═══ GIVEN INFORMATION

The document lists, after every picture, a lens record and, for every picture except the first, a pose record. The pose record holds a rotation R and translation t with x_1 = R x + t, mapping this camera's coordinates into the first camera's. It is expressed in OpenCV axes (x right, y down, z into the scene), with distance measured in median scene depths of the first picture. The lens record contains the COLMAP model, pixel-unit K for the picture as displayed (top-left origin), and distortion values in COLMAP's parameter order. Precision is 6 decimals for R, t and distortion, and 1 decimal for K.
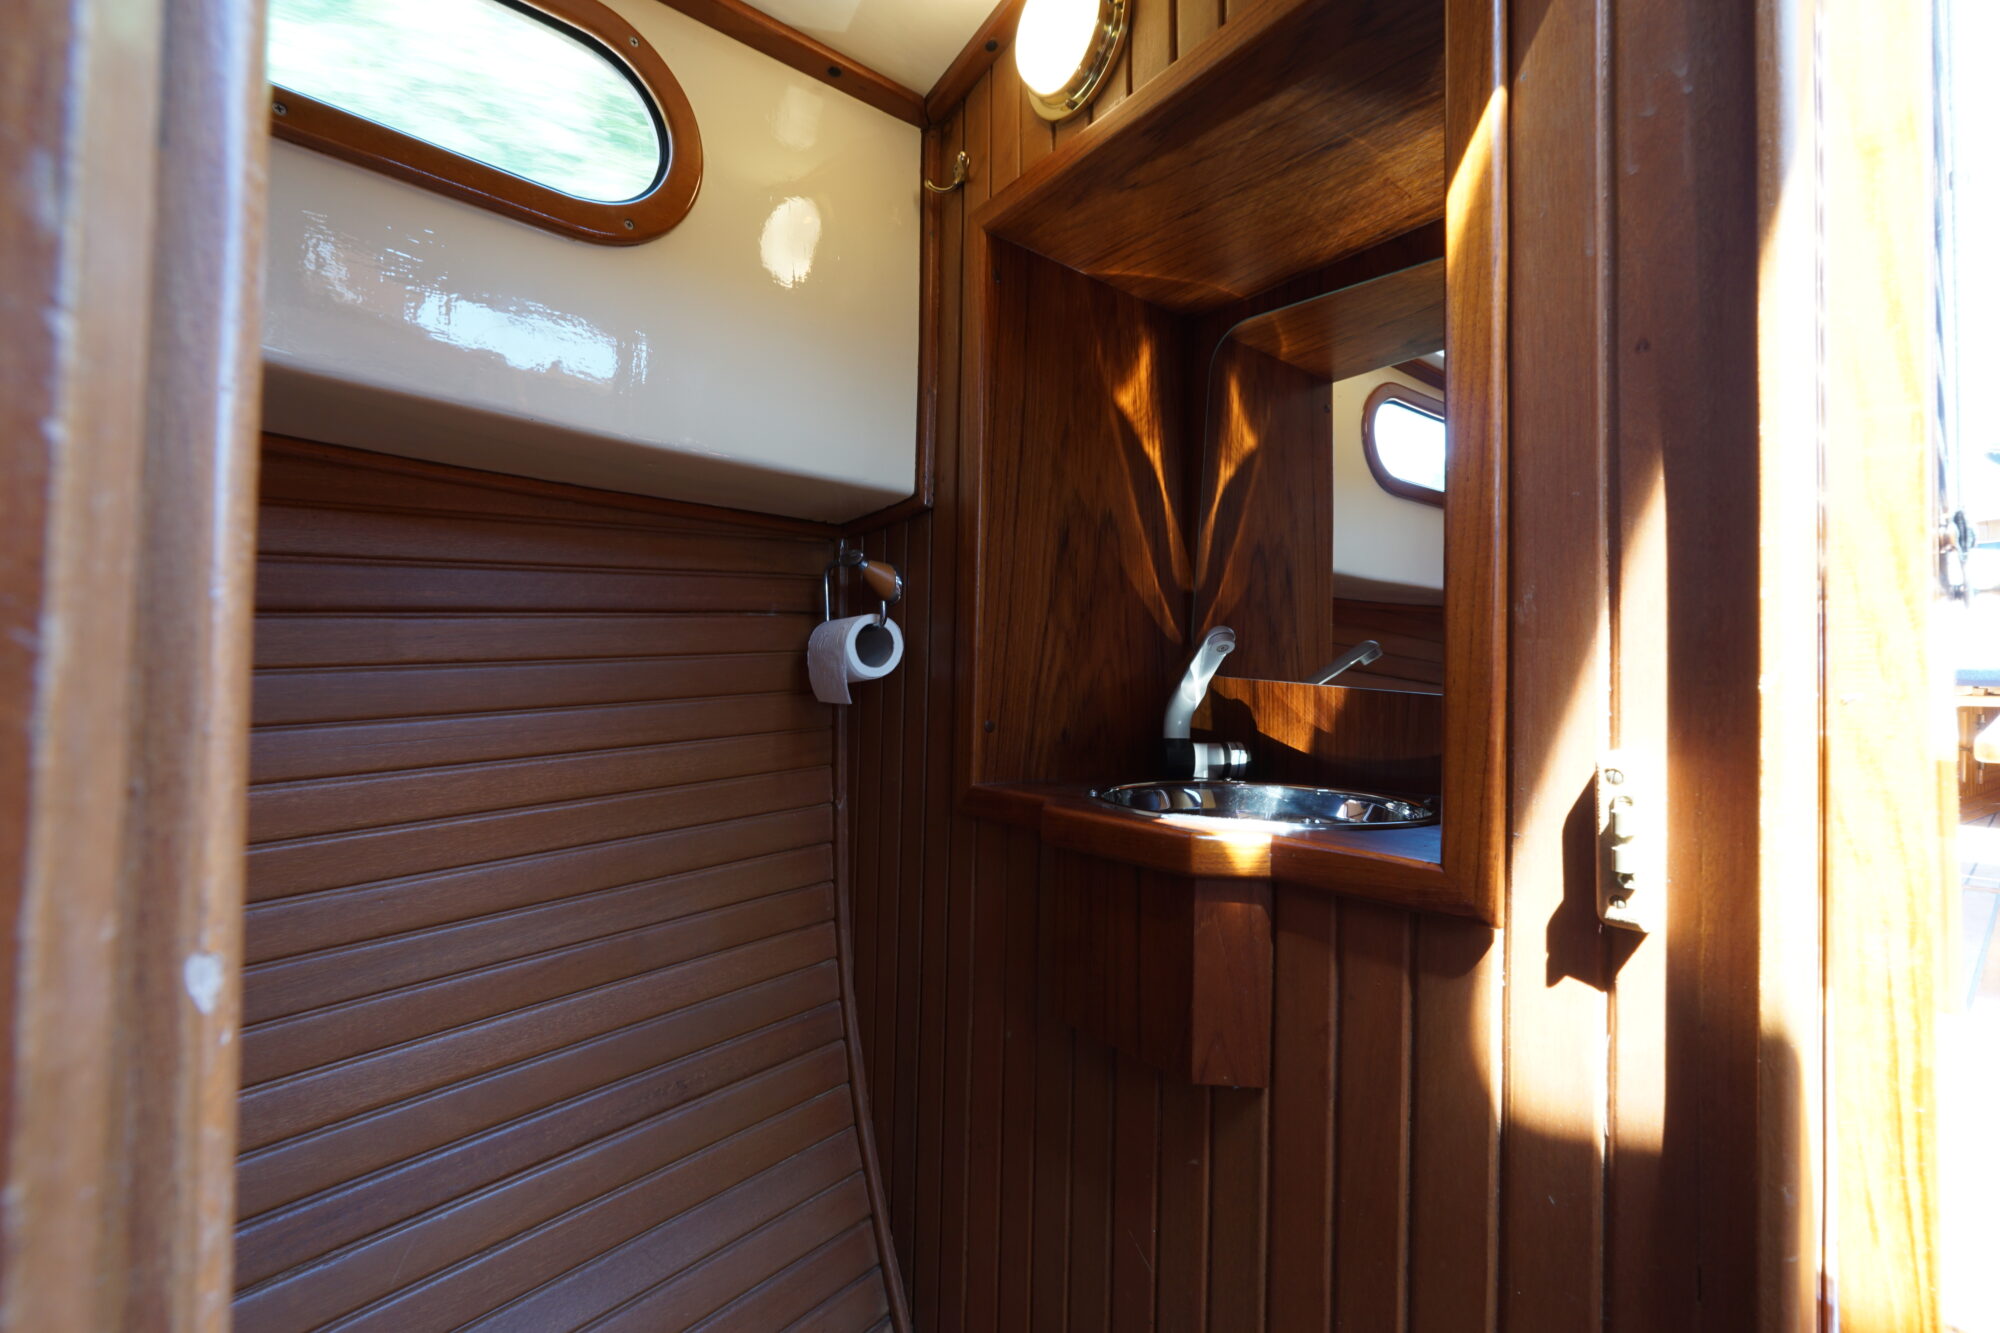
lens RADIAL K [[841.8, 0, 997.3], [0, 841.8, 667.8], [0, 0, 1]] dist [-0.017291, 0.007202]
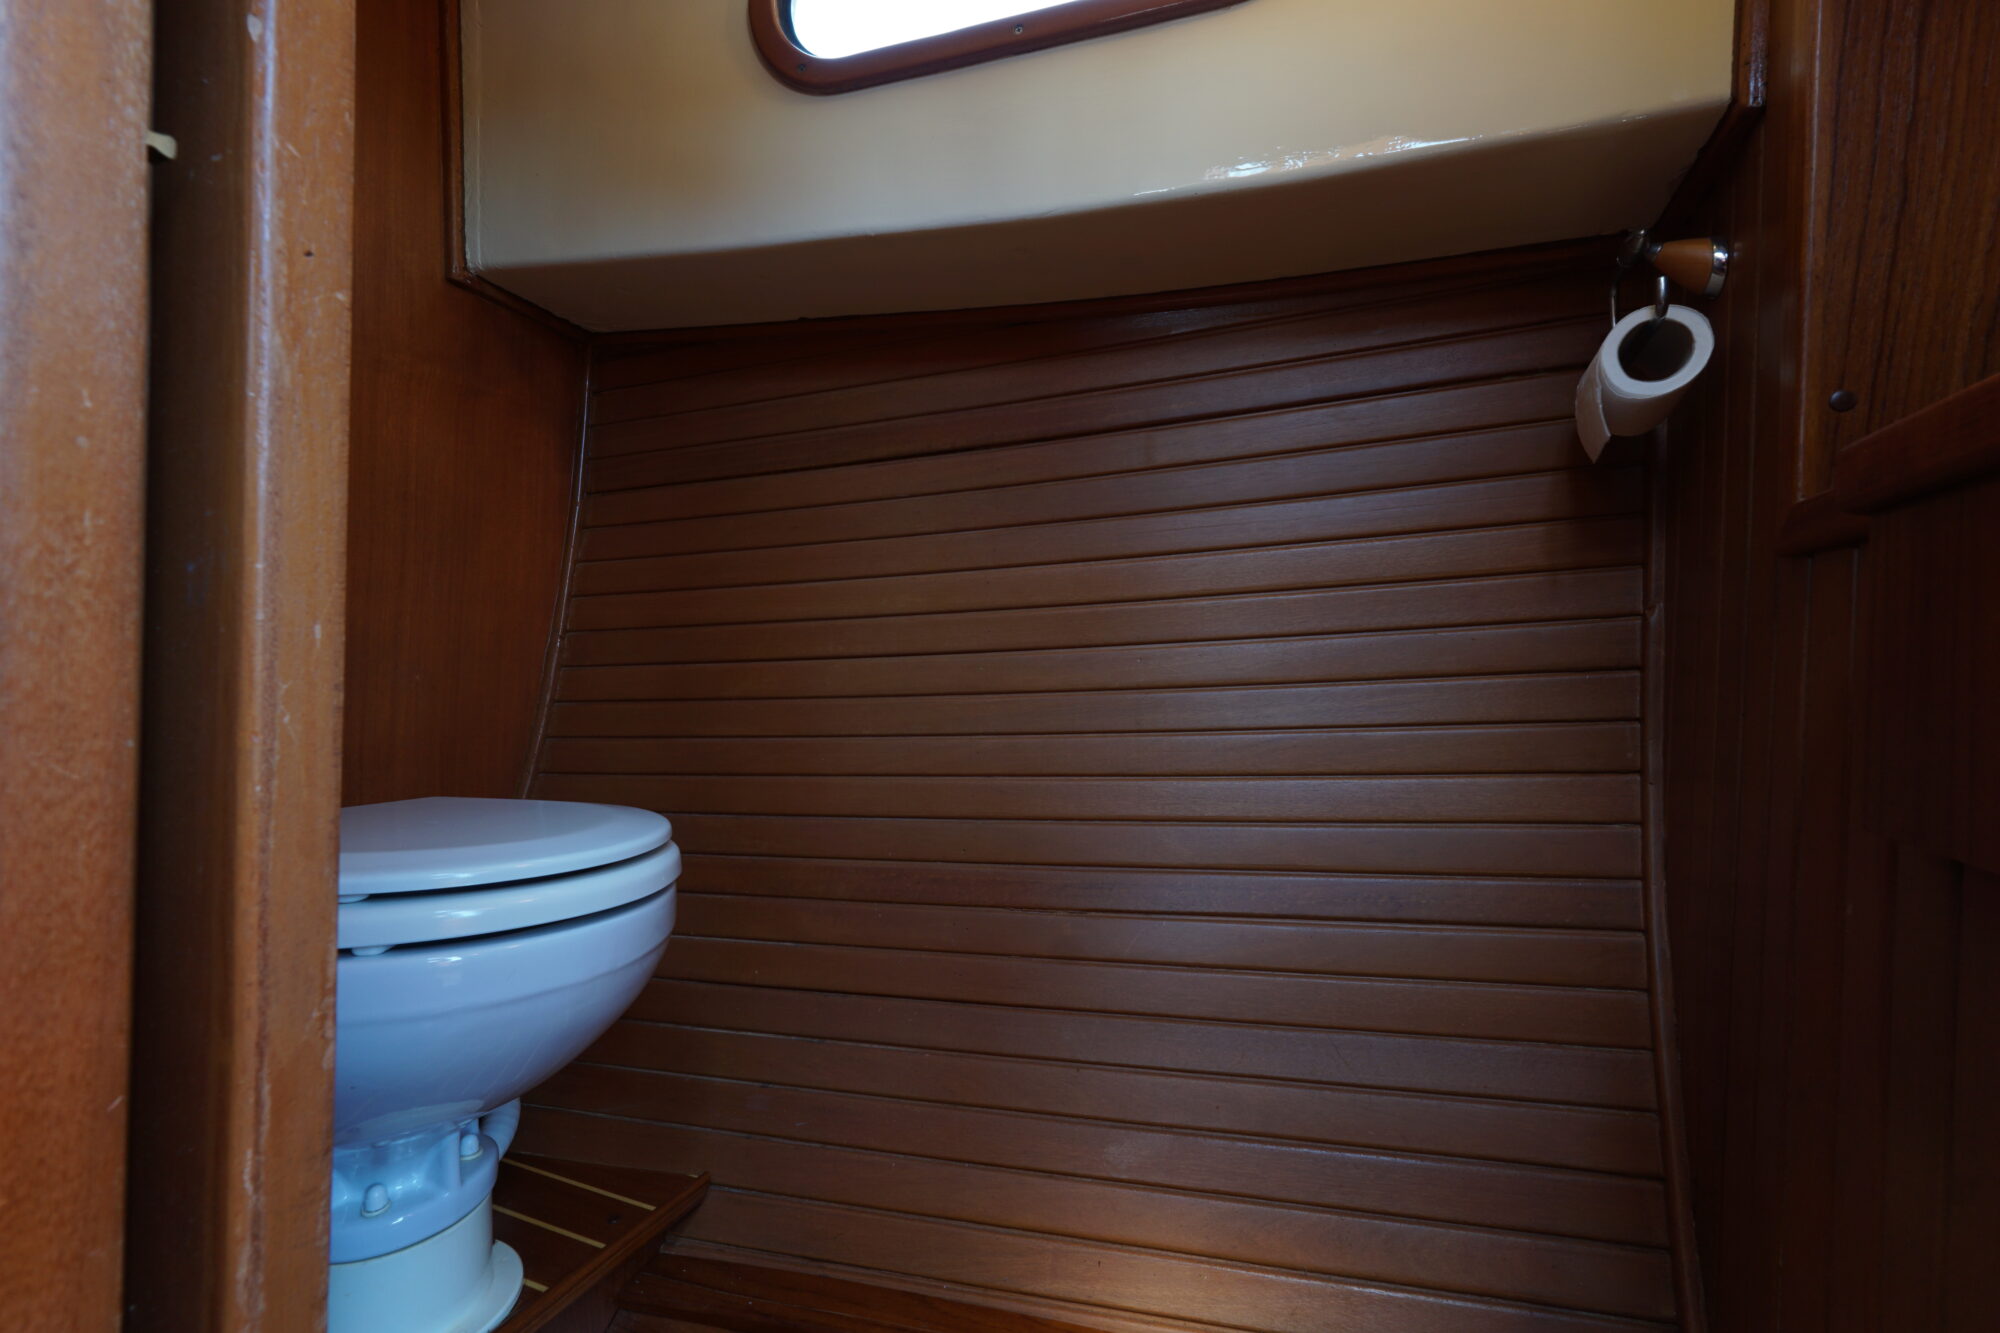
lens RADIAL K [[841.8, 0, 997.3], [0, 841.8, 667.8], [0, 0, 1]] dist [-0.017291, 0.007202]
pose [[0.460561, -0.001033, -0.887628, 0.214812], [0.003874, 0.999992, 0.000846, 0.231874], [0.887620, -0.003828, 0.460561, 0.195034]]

══════

• _TASK TO CARRY OUT_:
Rewrite the listing above with every "picture" changed to "image" and nothing else altered. Leave the pictures themselves out of your answer.

• _PROBLEM SOLUTION_:
The document lists, after every image, a lens record and, for every image except the first, a pose record. The pose record holds a rotation R and translation t with x_1 = R x + t, mapping this camera's coordinates into the first camera's. It is expressed in OpenCV axes (x right, y down, z into the scene), with distance measured in median scene depths of the first image. The lens record contains the COLMAP model, pixel-unit K for the image as displayed (top-left origin), and distortion values in COLMAP's parameter order. Precision is 6 decimals for R, t and distortion, and 1 decimal for K.
lens RADIAL K [[841.8, 0, 997.3], [0, 841.8, 667.8], [0, 0, 1]] dist [-0.017291, 0.007202]
lens RADIAL K [[841.8, 0, 997.3], [0, 841.8, 667.8], [0, 0, 1]] dist [-0.017291, 0.007202]
pose [[0.460561, -0.001033, -0.887628, 0.214812], [0.003874, 0.999992, 0.000846, 0.231874], [0.887620, -0.003828, 0.460561, 0.195034]]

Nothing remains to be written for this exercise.